In his video, Noelle’s Actions In Deltarune Explained, Daryl Talks Games posits that both routes have a similar underlying theme and end-point to Noelle’s arc: she becomes stronger over the course of the game. The way we get to that point, however, depends on if we choose the normal or weird route. In the normal route, Noelle finds her strength through the positive reinforcement of her friends, wanting to protect them. However, in the weird route, Noelle gains confidence to assert control over others with ice magic. Although Toby is going with a Christmas theme, I do not think it is a coincidence that her power is cold from a thematic standpoint. Her strength derives from an icy force that forms like a callous to protect and shield her from anxieties of uncertainty and powerlessness. Daryl makes the argument that Noelle feels helpless in both runs, unable to control the world around her, but the way she grows from her helplessness is different depending on the player’s decisions:
Both ways to play chapter two complete Noelle’s character arc in the same way, the real difference being, does she grow from the love and support of Queen and her friends, or does the player demanding she see how strong she is result in her finding a part of herself she locked away?
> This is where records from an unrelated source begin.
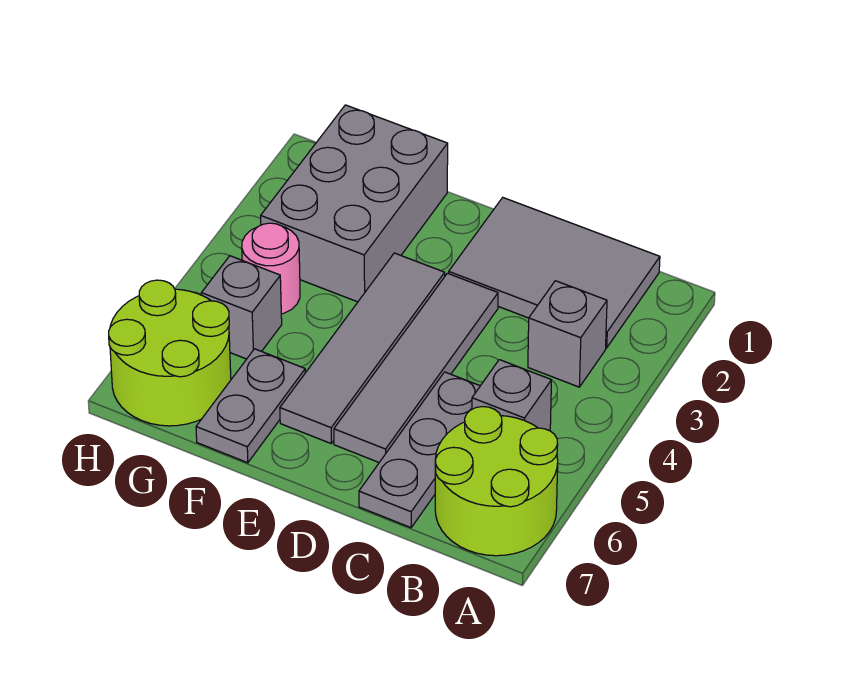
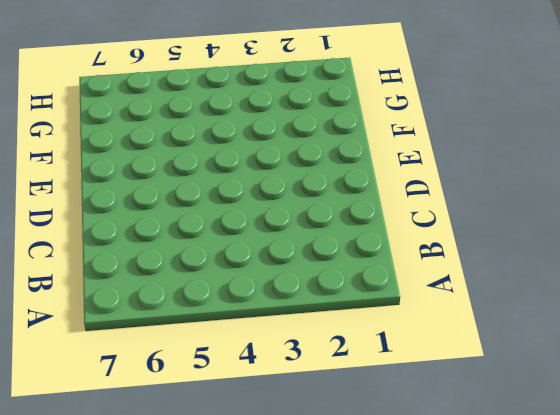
none -> lime 2x2 round brick [435,407,558,556]
none -> grey 2x3 tile [449,198,660,348]
none -> grey 1x1 brick [528,281,607,387]

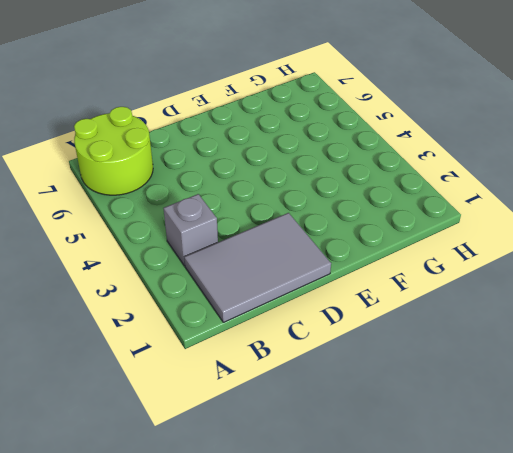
none -> grey 1x1 brick [472,360,551,430]
none -> grey 1x3 plate [359,372,480,528]
none -> grey 1x4 tile [334,273,498,462]

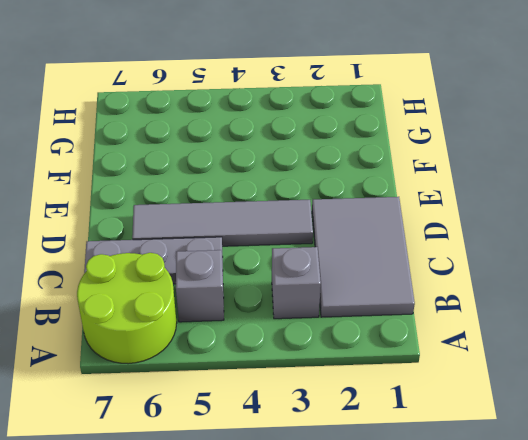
none -> grey 1x4 tile [280,253,445,444]
none -> grey 2x3 brick [261,105,448,302]
none -> grey 1x2 plate [196,349,305,463]

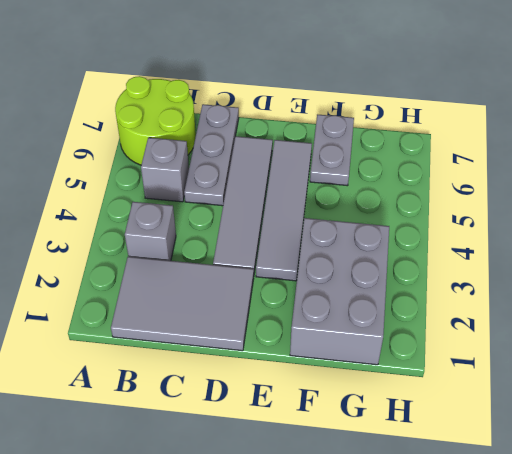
none -> pink 1x1 round brick [242,223,300,314]
none -> grey 1x1 brick [201,256,282,359]
none -> lime 2x2 round brick [109,280,231,426]

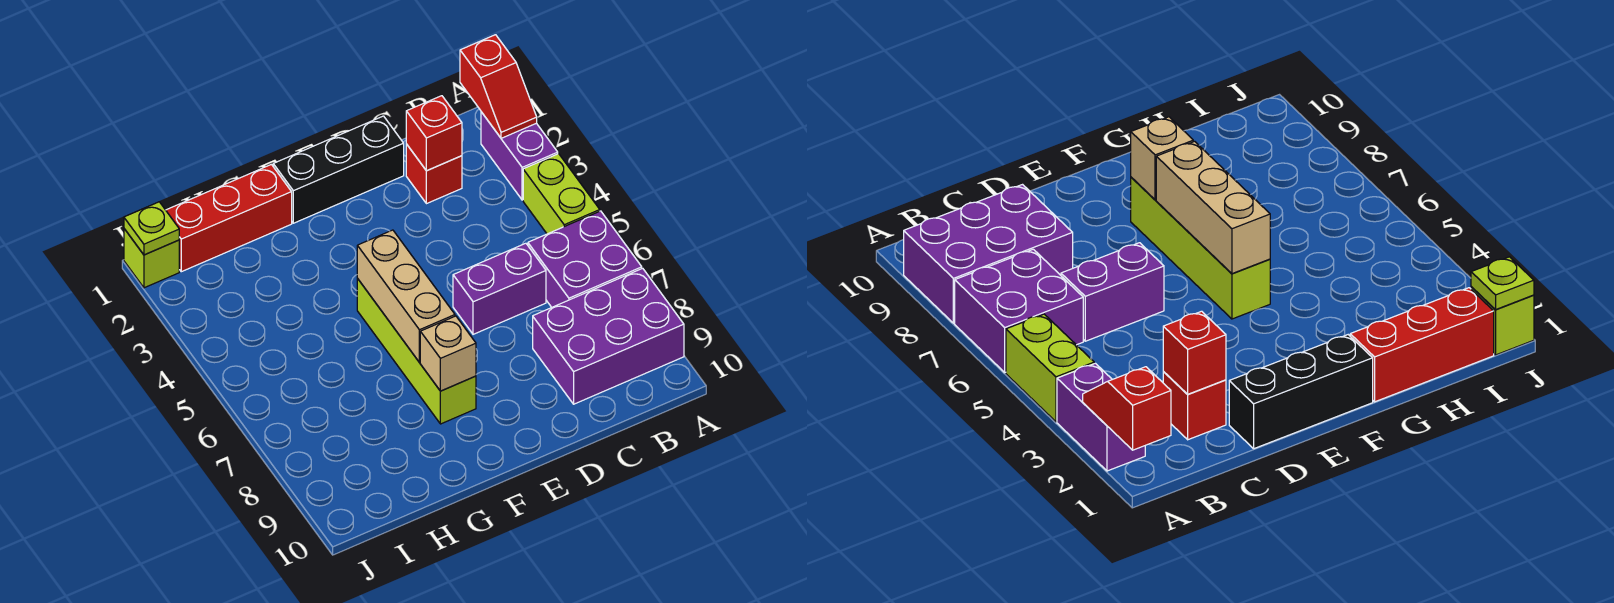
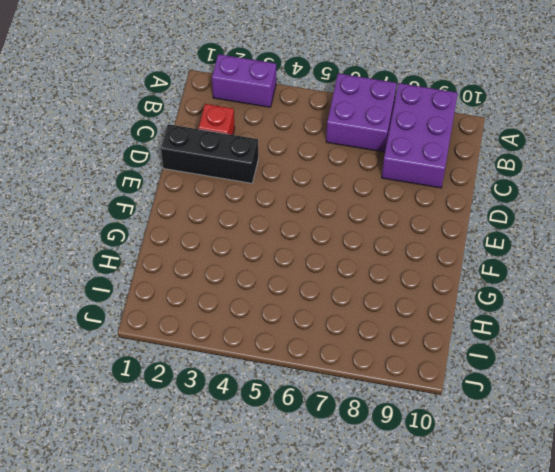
black 1x3 brick [161,124,258,183] -> black 1x3 brick turned to [273,116,404,223]
none -> lime 1x2 brick [523,154,600,234]
none -> purple 1x2 brick [453,243,546,334]
none -> lime 1x4 brick [357,279,476,424]

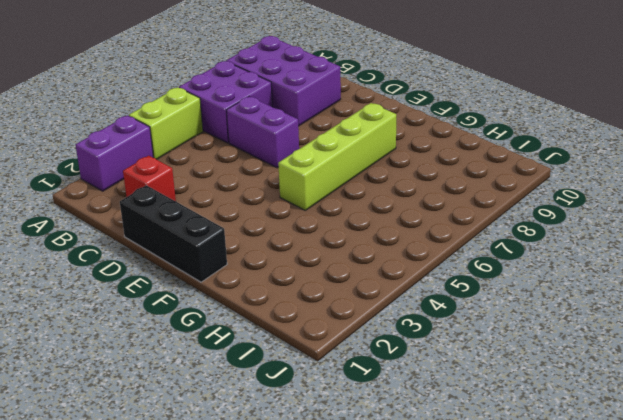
none -> red 1x3 brick [166,164,292,272]
none -> lime 1x1 brick [124,229,179,288]
none -> red 1x2 slope [460,35,537,138]

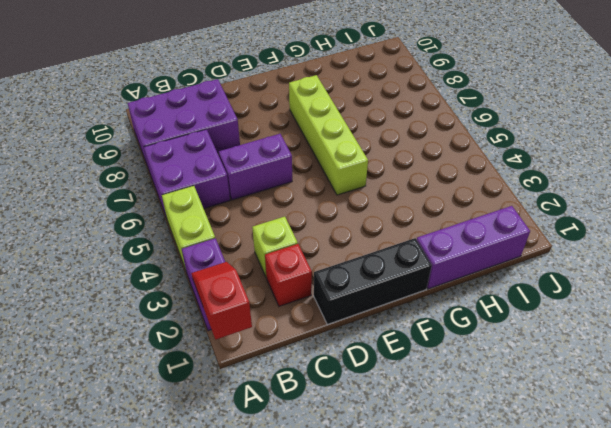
lime 1x1 brick [252,217,298,278] -> lime 1x1 brick moved to [124,229,179,288]
purple 1x3 brick [417,206,530,289] -> red 1x3 brick [166,164,292,272]
none -> red 1x1 brick [406,96,462,171]
none -> tan 1x3 brick [357,230,455,362]
none -> tan 1x1 brick [420,316,476,391]

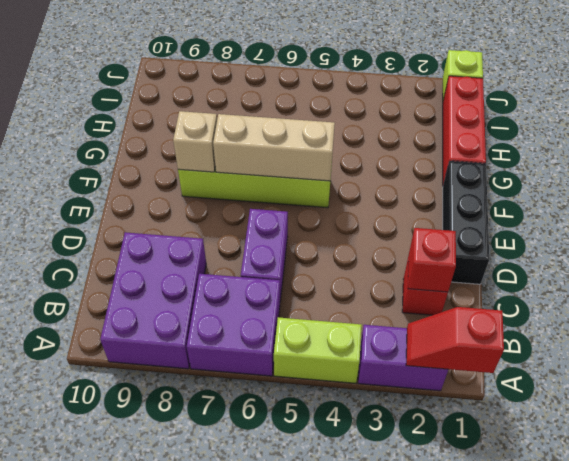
none -> lime 1x1 plate [124,202,179,255]

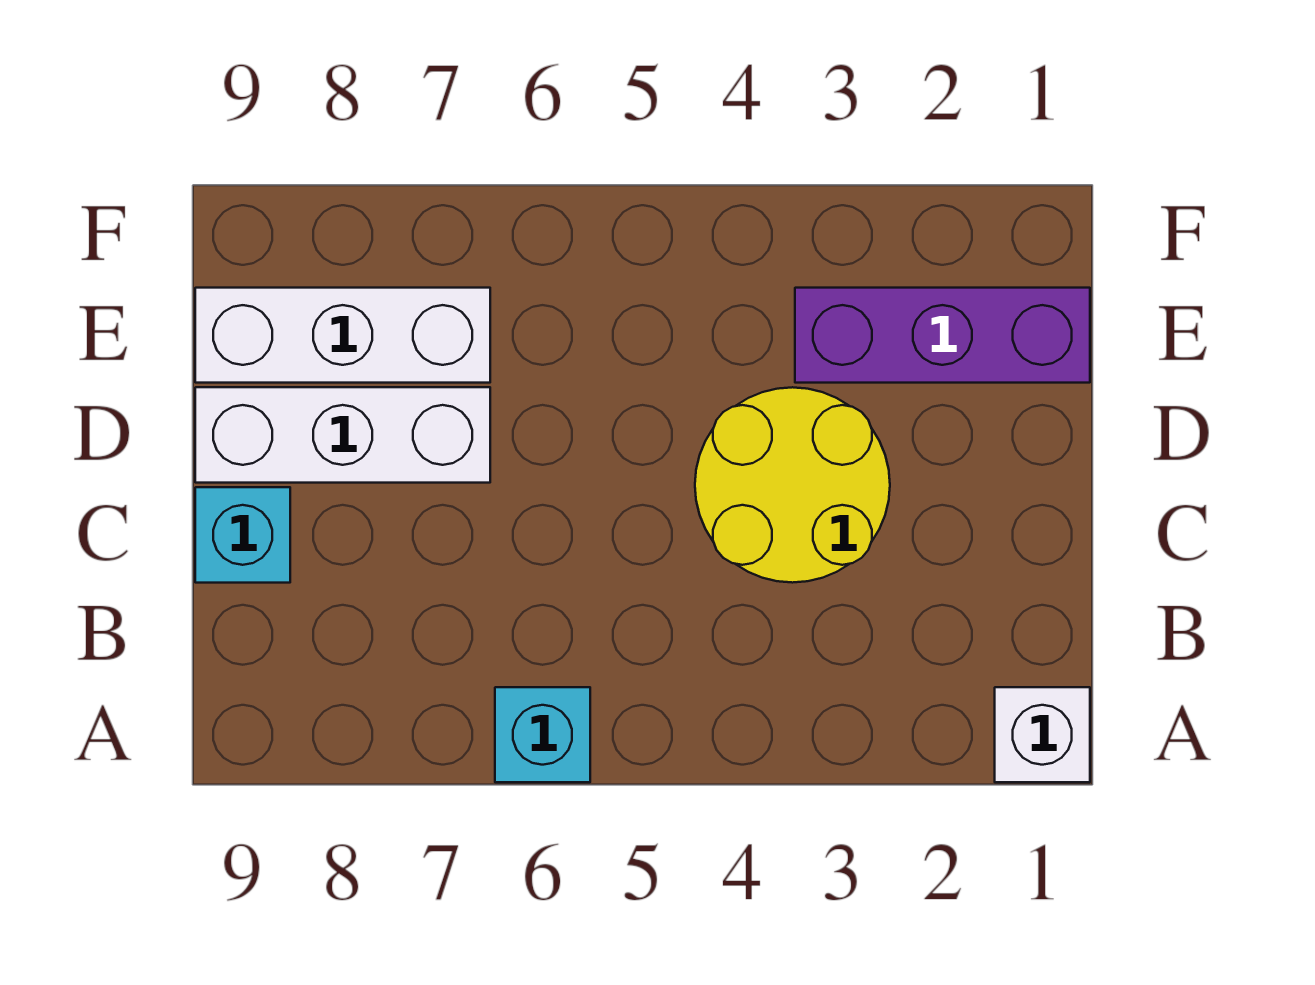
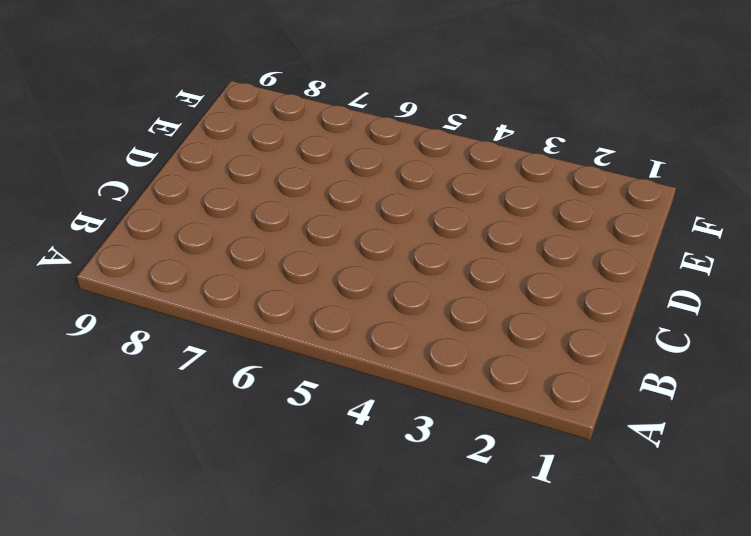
none -> white 1x1 brick [995,687,1090,782]
none -> cyan 1x1 brick [495,687,590,782]

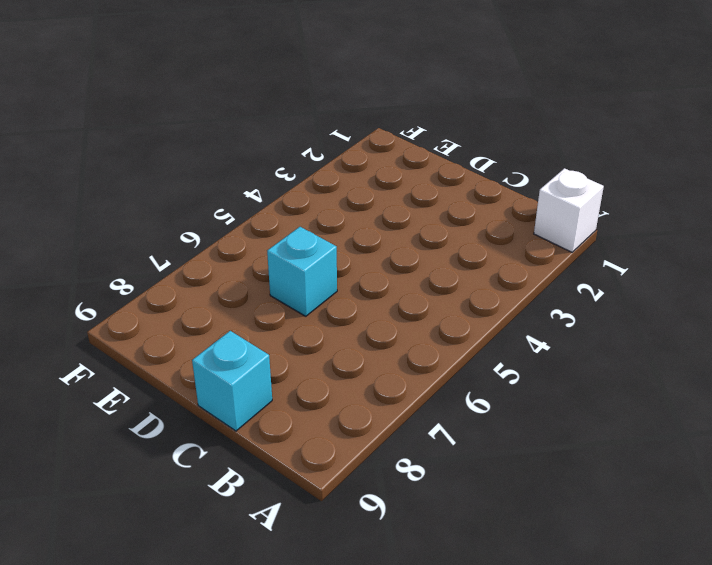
cyan 1x1 brick [267,227,337,316] -> cyan 1x1 brick moved to [495,687,590,782]
none -> yellow 2x2 round brick [695,387,890,583]
none -> white 1x3 brick [195,387,490,483]

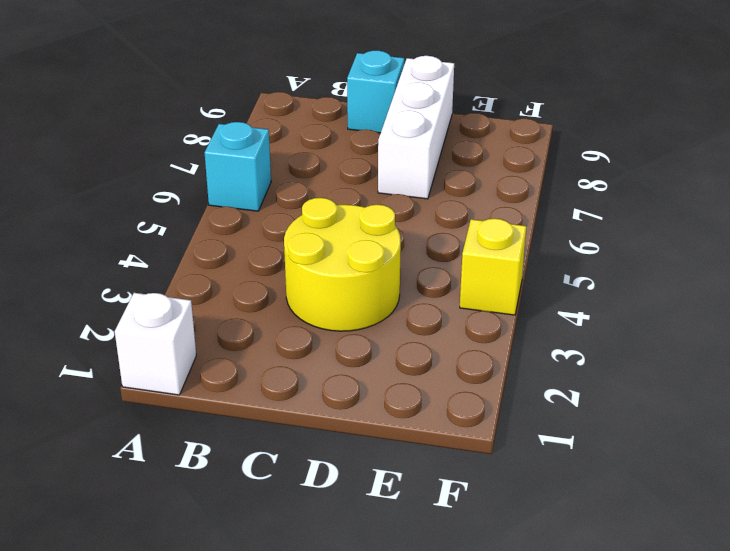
yellow 1x1 brick [460,218,526,315] -> none
none -> purple 1x3 brick [795,288,1090,383]
none -> white 1x3 brick [195,288,490,383]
As the video mentions, it is possible that Noelle’s fears of losing her loved ones could have caused her to view her choices as insignificant because she cannot heal her father who is in the hospital. Despite this inability to save her family, she gains the confidence to stand up for herself and see that her choices do matter. In one route, she does so out of fear that losing control will make her weaker, and in another, she finds strength in bonding with those around her. Perhaps, the decisions that we make might not “matter,” in the sense that they will not change the ending of the game or its chapters, but we can see in chapter two that the actions we take moment-to-moment give us power, even if our control is not absolute. What we do with that power, like in Undertale, does reflect on the kind of gaming experience we want to have. Our participation and control over the characters creates an accountability for our decisions. The player cannot alter the ending of chapter two — Kris is always going to open another portal in their living room and Noelle is going to become a stronger person — but that does not mean our choices do not have an impact.
Concluding Thoughts
The second chapter of Deltarune was incredibly thought-provoking. The lighthearted nature of the characters serves as a great contrast to the existential, cosmic horror surrounding the story. As someone who did not actually play the weird route on my own, I cannot wait to see these characters and their relationships explored more thoroughly, and how the weird path will change those relationships, for better or for worse. I cannot help but see shreds of the Chara theory mirrored within these characters in the way that their power, strength, and determination is dictated by our actions. Adding these layers to flesh out the motivations and backstories of Noelle and Kris might reveal the player as the villain of the story in a clearer or different way than Undertale did. I hope Deltarune continues to explore video games as a medium, and how the player’s active participation in the narrative affects the characters we try to embody as our vessels.